If $f(x) = ax + b$ then $f'(x) = a$, thus the slope is constant. No need to make it any more complicated than that.

Then you are assuming that f(x)=ax+b is the equation of the line. Yet in the derivations for an equation of a line that I have seen (one in Stewart's Calculus), that equation is derived from assuming a =Δy/Δx is constant.

 

[Mark44]

And what about the line whose equation is x = 2? This isn't even a function, let alone one that is differentiable, and yet it is a line.

 

[Deveno]

i have to ask, first, for you: what constitues an acceptable definition of a line?

there is more to the question than meets the eye, and what you will regard as an acceptable proof, depends on what you will allow as "given".

to underscore my point, in euclidean geometry, often lines are NOT defined, but are assumed to have certain properties instead (line is a "primitive concept" and any conceivable object with the properties of a line, is said to be a model for a line).

it is not hard to show, that for any set in the plane satisfying:

L = {(x,y): ax+by = c} (where a,b and c are "constants"). that the equation:

y₂ - y₁= m(x₂ - x₁)

has a unique solution m that holds for any pair (x₁,y₁), (x₂,y₂) in L; unless b = 0, in which case NO m will work.

but perhaps this is not what you're looking for, without more information, i cannot say.

 

[HallsofIvy]

Before I just accepted that the slope of a line is constant, but I'm wondering if there is an even more fundamental definition of a line.

If one draws two right triangles with a certain Δx and Δy as the legs and wants to prove that the connection of the two hypotenuses is a straight line, then should one prove that the angle between them is 180°?
http://uploadpic.org/storage/2011/thumb_em0Ys5txnYiOhPNXJVSS0UDJe.jpg
I have drawn the original picture in purple and then by SAS one can prove the two triangles congruent and then prove that the corresponding angles ∅ are congruent. Once one proves there is a right angle adjacent to it and a (90-∅) adjacent to that, the sum gives 180°.

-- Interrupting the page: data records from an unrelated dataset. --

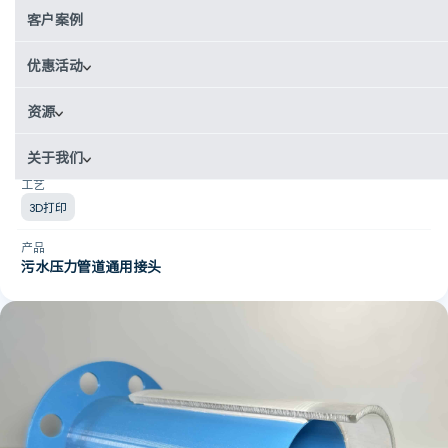
客户案例
机械制造
国家
优惠活动
德国
资源
使用场景
原型制作
关于我们
工艺
3D打印
产品
污水压力管道通用接头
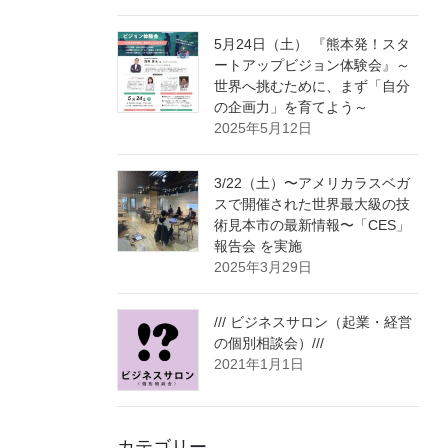
5月24日（土） 『熊本発！スタ
ートアップビジョン体験会』～
世界へ挑むために、まず「自分
の企画力」を育てよう～
2025年5月12日
3/22（土）〜アメリカラスベガ
スで開催された世界最大級の技
術見本市の最新情報〜「CES」
報告会 を実施
2025年3月29日
/// ビジネスサロン（起業・経営
の個別相談会）///
2021年1月1日
カテゴリー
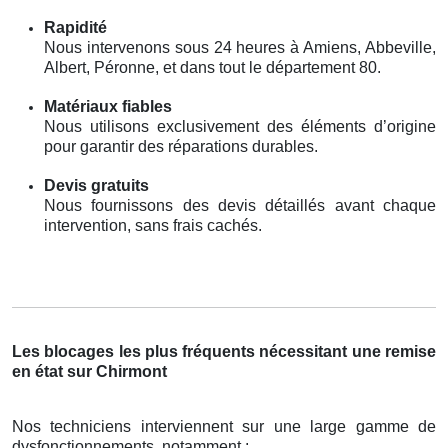
Rapidité
Nous intervenons sous 24 heures à Amiens, Abbeville,
Albert, Péronne, et dans tout le département 80.
Matériaux fiables
Nous utilisons exclusivement des éléments d’origine
pour garantir des réparations durables.
Devis gratuits
Nous fournissons des devis détaillés avant chaque
intervention, sans frais cachés.
Les blocages les plus fréquents nécessitant une remise
en état sur Chirmont
Nos techniciens interviennent sur une large gamme de
dysfonctionnements, notamment :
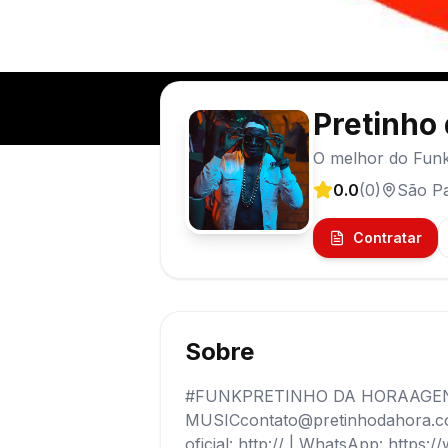
Pretinho
O melhor do Funk
0.0
(
0
)
São P
Contratar
Sobre
#FUNKPRETINHO DA HORAAGE
MUSICcontato@pretinhodahora.com
oficial: http:// | WhatsApp: http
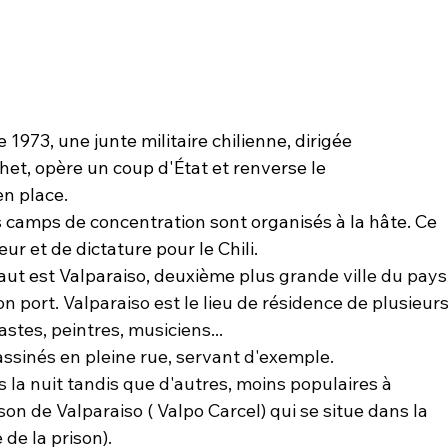
1973, une junte militaire chilienne, dirigée 
et, opère un coup d'État et renverse le 
n place. 
s camps de concentration sont organisés à la hâte. Ce 
ur et de dictature pour le Chili.
saut est Valparaiso, deuxième plus 
grande ville du pays
on port. Valparaiso est le lieu de résidence de plusieurs
astes, peintres, musiciens...
sinés en pleine rue, servant d'exemple. 
s la nuit tandis que d'autres, moins populaires à 
on de Valparaiso ( Valpo Carcel) qui se situe dans la 
 de la prison).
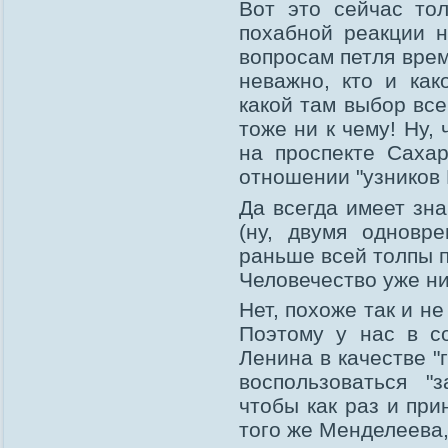
Вот это сейчас тол
похабной реакции н
вопросам петля врем
неважно, кто и как
какой там выбор все
тоже ни к чему! Ну,
на проспекте Саха
отношении "узников 
Да всегда имеет зн
(ну, двумя одновре
раньше всей толпы п
Человечество уже ни
Нет, похоже так и н
Поэтому у нас в с
Ленина в качестве "
воспользоваться "
чтобы как раз и пр
того же Менделеева,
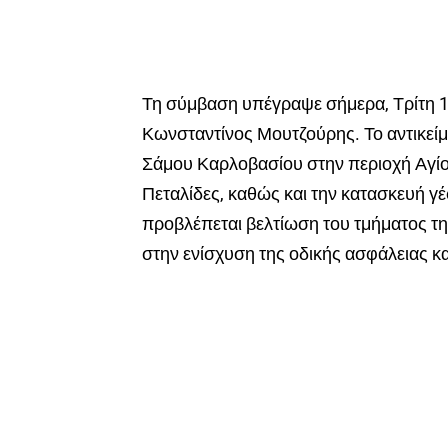
Τη σύμβαση υπέγραψε σήμερα, Τρίτη 1
Κωνσταντίνος Μουτζούρης. Το αντικείμ
Σάμου Καρλοβασίου στην περιοχή Αγίου
Πεταλίδες, καθώς και την κατασκευή 
προβλέπεται βελτίωση του τμήματος τ
στην ενίσχυση της οδικής ασφάλειας κ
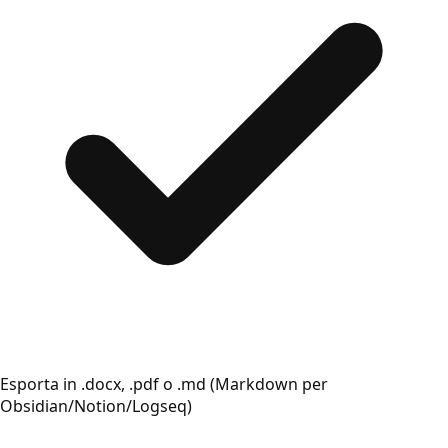
Esporta in .docx, .pdf o .md (Markdown per
Obsidian/Notion/Logseq)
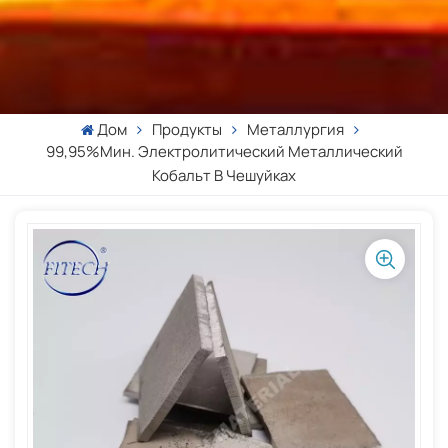
Дом
Продукты
Металлургия
99,95%мин. Электролитический Металлический
Кобальт В Чешуйках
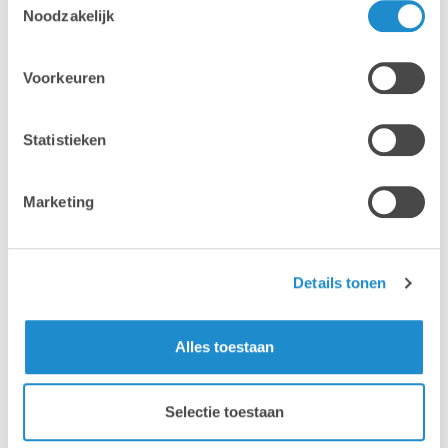
Noodzakelijk
Voorkeuren
Statistieken
Marketing
Details tonen
Alles toestaan
Waarom Lab9 Pro?
Selectie toestaan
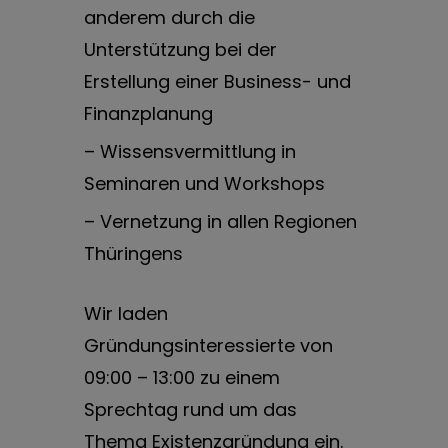
anderem durch die
Unterstützung bei der
Erstellung einer Business- und
Finanzplanung
– Wissensvermittlung in
Seminaren und Workshops
– Vernetzung in allen Regionen
Thüringens
Wir laden
Gründungsinteressierte von
09:00 – 13:00 zu einem
Sprechtag rund um das
Thema Existenzgründung ein.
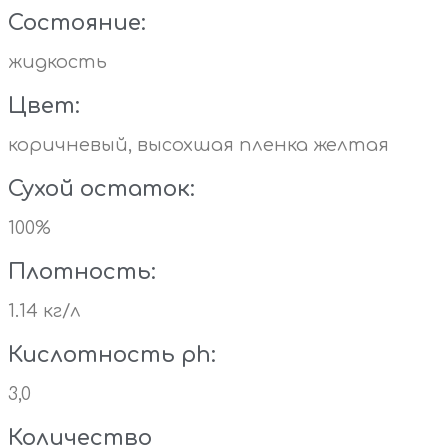
Состояние:
жидкость
Цвет:
коричневый, высохшая пленка желтая
Сухой остаток:
100%
Плотность:
1.14 кг/л
Кислотность ph:
3,0
Количество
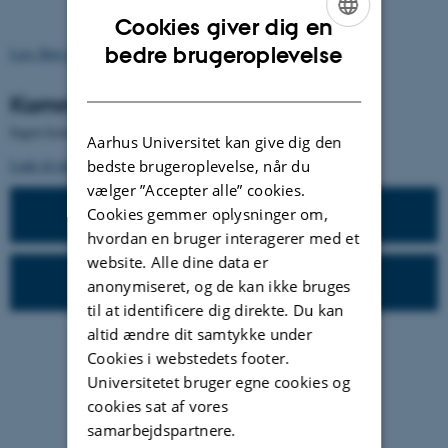
Cookies giver dig en
ENGLISH
bedre brugeroplevelse
Læs flere nyheder
.
DANISH
Kommende arrangementer
Ingen kommende arrangementer.
Aarhus Universitet kan give dig den
Link til tidligere arrangementer
.
bedste brugeroplevelse, når du
vælger ”Accepter alle” cookies.
Tidligere arrangementer
Cookies gemmer oplysninger om,
hvordan en bruger interagerer med et
website. Alle dine data er
Foreløbige opgørelser
anonymiseret, og de kan ikke bruges
til at identificere dig direkte. Du kan
altid ændre dit samtykke under
Cookies i webstedets footer.
Universitetet bruger egne cookies og
cookies sat af vores
samarbejdspartnere.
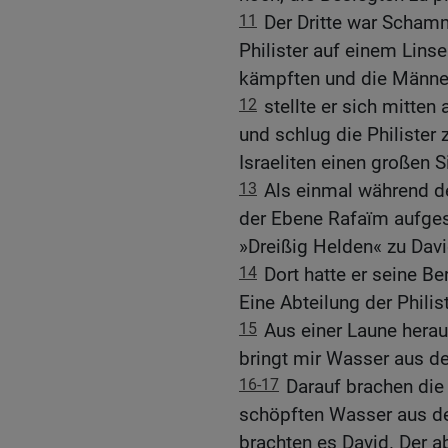
11
Der Dritte war Schamm
Philister auf einem Linse
kämpften und die Männer 
12
stellte er sich mitten
und schlug die Philister
Israeliten einen großen S
13
Als einmal während der
der Ebene Rafaïm aufges
»Dreißig Helden« zu Davi
14
Dort hatte er seine Be
Eine Abteilung der Philis
15
Aus einer Laune herau
bringt mir Wasser aus d
16-17
Darauf brachen die d
schöpften Wasser aus de
brachten es David. Der ab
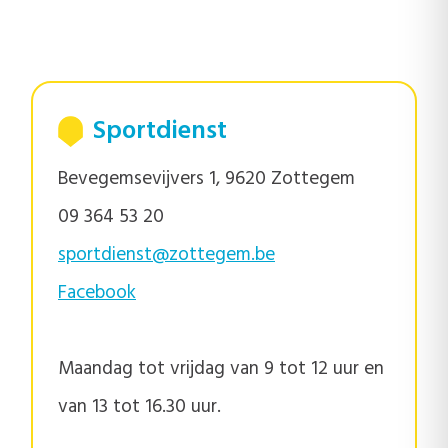
Sportdienst
Bevegemsevijvers 1, 9620 Zottegem
09 364 53 20
sportdienst@zottegem.be
Facebook
Maandag tot vrijdag van 9 tot 12 uur en
van 13 tot 16.30 uur.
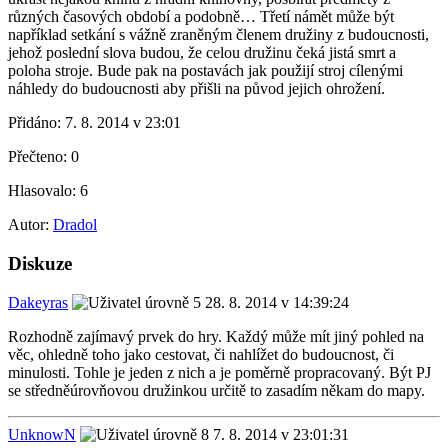
různých časových období a podobně… Třetí námět může být
například setkání s vážně zraněným členem družiny z budoucnosti,
jehož poslední slova budou, že celou družinu čeká jistá smrt a
poloha stroje. Bude pak na postavách jak použijí stroj cílenými
náhledy do budoucnosti aby přišli na původ jejich ohrožení.
Přidáno:
7. 8. 2014 v 23:01
Přečteno:
0
Hlasovalo:
6
Autor:
Dradol
Diskuze
Dakeyras
28. 8. 2014 v 14:39:24
Rozhodně zajímavý prvek do hry. Každý může mít jiný pohled na
věc, ohledně toho jako cestovat, či nahlížet do budoucnost, či
minulosti. Tohle je jeden z nich a je poměrně propracovaný. Být PJ
se středněúrovňovou družinkou určitě to zasadím někam do mapy.
UnknowN
7. 8. 2014 v 23:01:31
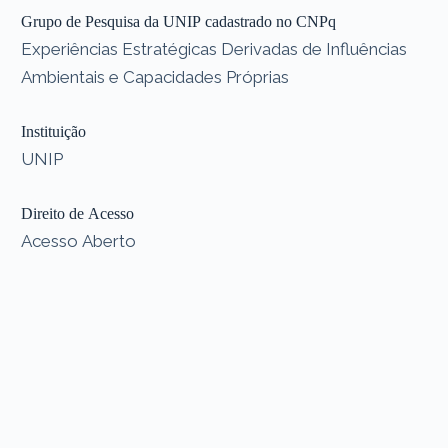
Grupo de Pesquisa da UNIP cadastrado no CNPq
Experiências Estratégicas Derivadas de Influências
Ambientais e Capacidades Próprias
Instituição
UNIP
Direito de Acesso
Acesso Aberto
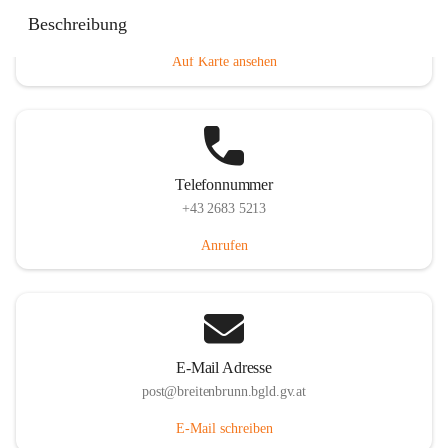
Eisenstädterstraße 18, 7091 Breitenbrunn am Neusiedler
Beschreibung
See, AUT
Auf Karte ansehen
Telefonnummer
+43 2683 5213
Anrufen
E-Mail Adresse
post@breitenbrunn.bgld.gv.at
E-Mail schreiben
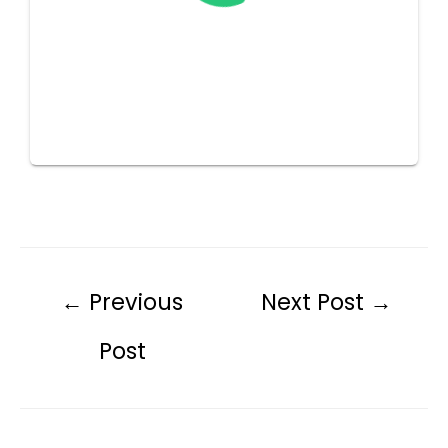
←
Previous
Next Post
→
Post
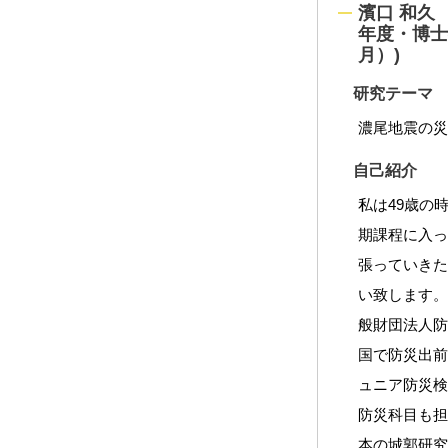
濱口 和久 H
年度・博士
月）)
研究テーマ
濃尾地震の
自己紹介
私は49歳の
期課程に入
張っていき
い致します
般財団法人
国で防災出
ュニア防災
防災科目も
本の城郭研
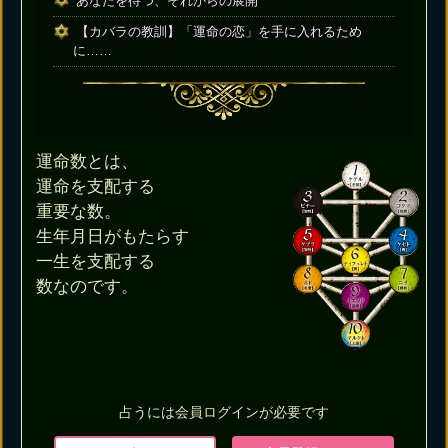
あなたを待つ、それからの展開
【カバラの教訓】「運命の恋」を手に入れるため
に……
運命数とは、
運命を支配する
重要な数。
生年月日がもたらす
一生を支配する
数なのです。
占うには会員ログインが必要です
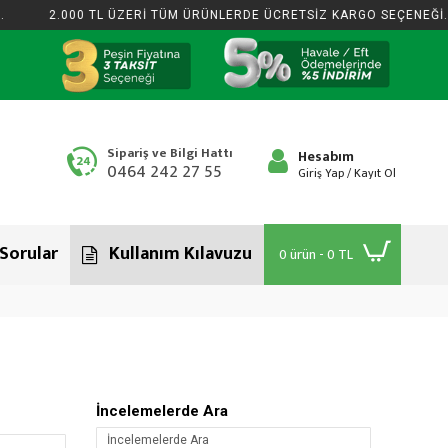
2.000 TL ÜZERİ TÜM ÜRÜNLERDE ÜCRETSİZ KARGO SEÇENEĞİ.
Sipariş ve Bilgi Hattı
Hesabım
0464 242 27 55
Giriş Yap / Kayıt Ol
 Sorular
Kullanım Kılavuzu
0 ürün - 0 TL
İncelemelerde Ara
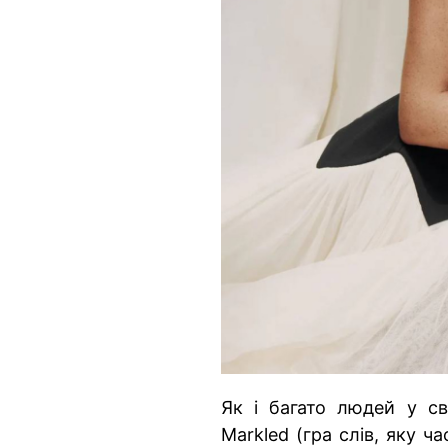
Як і багато людей у св
Markled (гра слів, яку ч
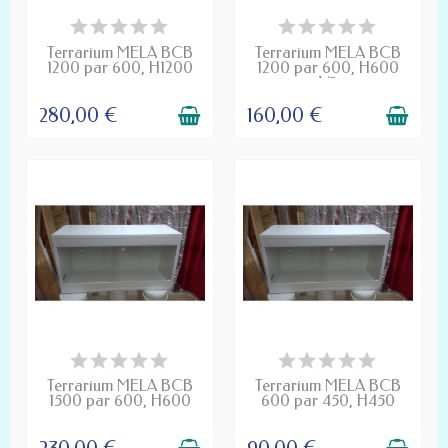
DÉLAI DE FABRICATION
DÉLAI DE FABRICATION
D'UN MOIS
D'UN MOIS
Terrarium MELA BCB
Terrarium MELA BCB
1200 par 600, H1200
1200 par 600, H600
V3
280,00 €
160,00 €
DÉLAI DE FABRICATION
DÉLAI DE FABRICATION
D'UN MOIS
D'UN MOIS
Terrarium MELA BCB
Terrarium MELA BCB
1500 par 600, H600
600 par 450, H450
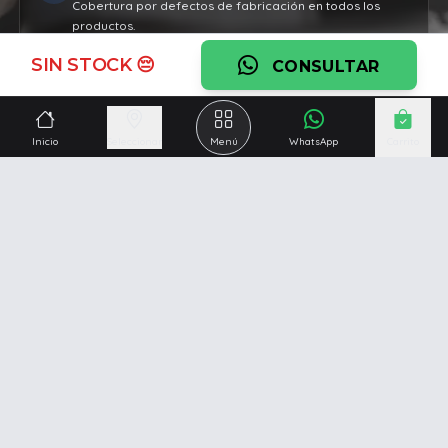
Cobertura por defectos de fabricación en todos los
productos.
Ver garantía
SIN STOCK 😔
CONSULTAR
¿Necesitás una mano?
Inicio
Seleccionar
Menú
WhatsApp
Carrito
Ascesoramiento personalizado, servicio técnico y
respaldo post venta.
Ver servicios
Somos una empresa especializada en la
reparación y
venta de Pc y Notebooks
.
Además contamos con amplio catálogo online donde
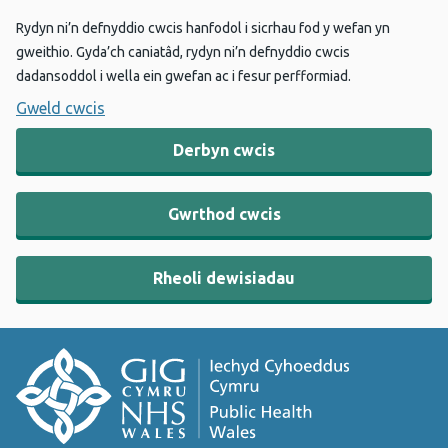
Rydyn ni’n defnyddio cwcis hanfodol i sicrhau fod y wefan yn
gweithio. Gyda’ch caniatâd, rydyn ni’n defnyddio cwcis
dadansoddol i wella ein gwefan ac i fesur perfformiad.
Gweld cwcis
Derbyn cwcis
Gwrthod cwcis
Rheoli dewisiadau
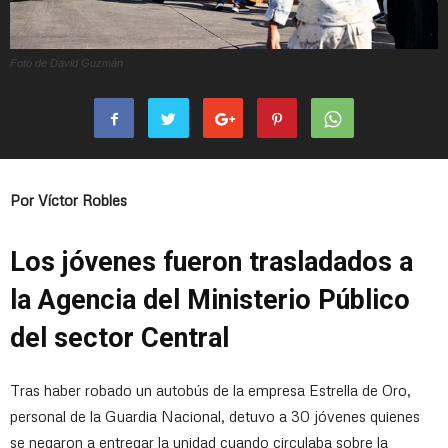
Foto de David Guzmán
Por Víctor Robles
Los jóvenes fueron trasladados a
la Agencia del Ministerio Público
del sector Central
Tras haber robado un autobús de la empresa Estrella de Oro,
personal de la Guardia Nacional, detuvo a 30 jóvenes quienes
se negaron a entregar la unidad cuando circulaba sobre la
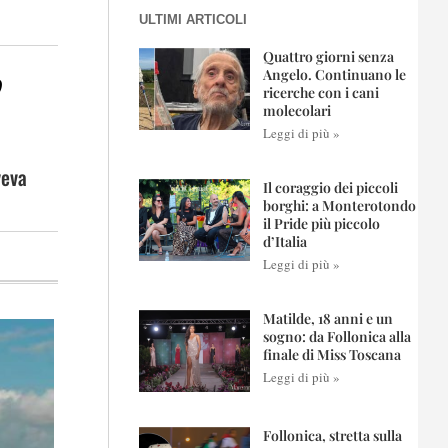
ULTIMI ARTICOLI
Quattro giorni senza
o
Angelo. Continuano le
ricerche con i cani
molecolari
Leggi di più »
veva
Il coraggio dei piccoli
borghi: a Monterotondo
il Pride più piccolo
d’Italia
Leggi di più »
Matilde, 18 anni e un
sogno: da Follonica alla
finale di Miss Toscana
Leggi di più »
Follonica, stretta sulla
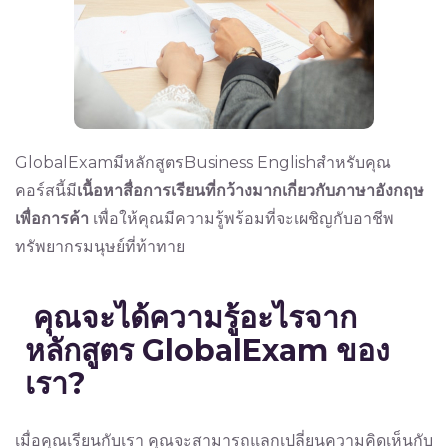
GlobalExamมีหลักสูตรBusiness Englishสำหรับคุณ
คอร์สนี้มี
เนื้อหาสื่อการเรียนที่กว้างมากเกี่ยวกับภาษาอังกฤษ
เพื่อการค้า
เพื่อให้คุณมีความรู้พร้อมที่จะเผชิญกับอาชีพ
ทรัพยากรมนุษย์ที่ท้าทาย
คุณจะได้ความรู้อะไรจาก
หลักสูตร
GlobalExam
ของ
เรา
?
เมื่อคุณเรียนกับเรา คุณจะสามารถแลกเปลี่ยนความคิดเห็นกับ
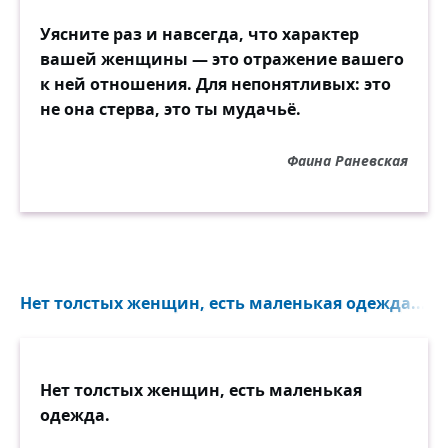
Уясните раз и навсегда, что характер
вашей женщины — это отражение вашего
к ней отношения. Для непонятливых: это
не она стерва, это ты мудачьё.
Фаина Раневская
Нет толстых женщин, есть маленькая одежда...
Нет толстых женщин, есть маленькая
одежда.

You don't need that the two triangles are congruent- only similar. That way, you can use different length $\Delta x$ and get a different $\Delta y$. But because the hypotenuses of the two right triangles are the same line, and the two horizontal sides are parallel, by "corresponding angles" from geometry, we get that the two angles you have labeled "$\phi$" are congruent so the triangles are similar. Then the ratios of corresponding sides are the same. Since the slope is the ratio of two sides, it is the same at every point no matter what "rise" and "run" you use.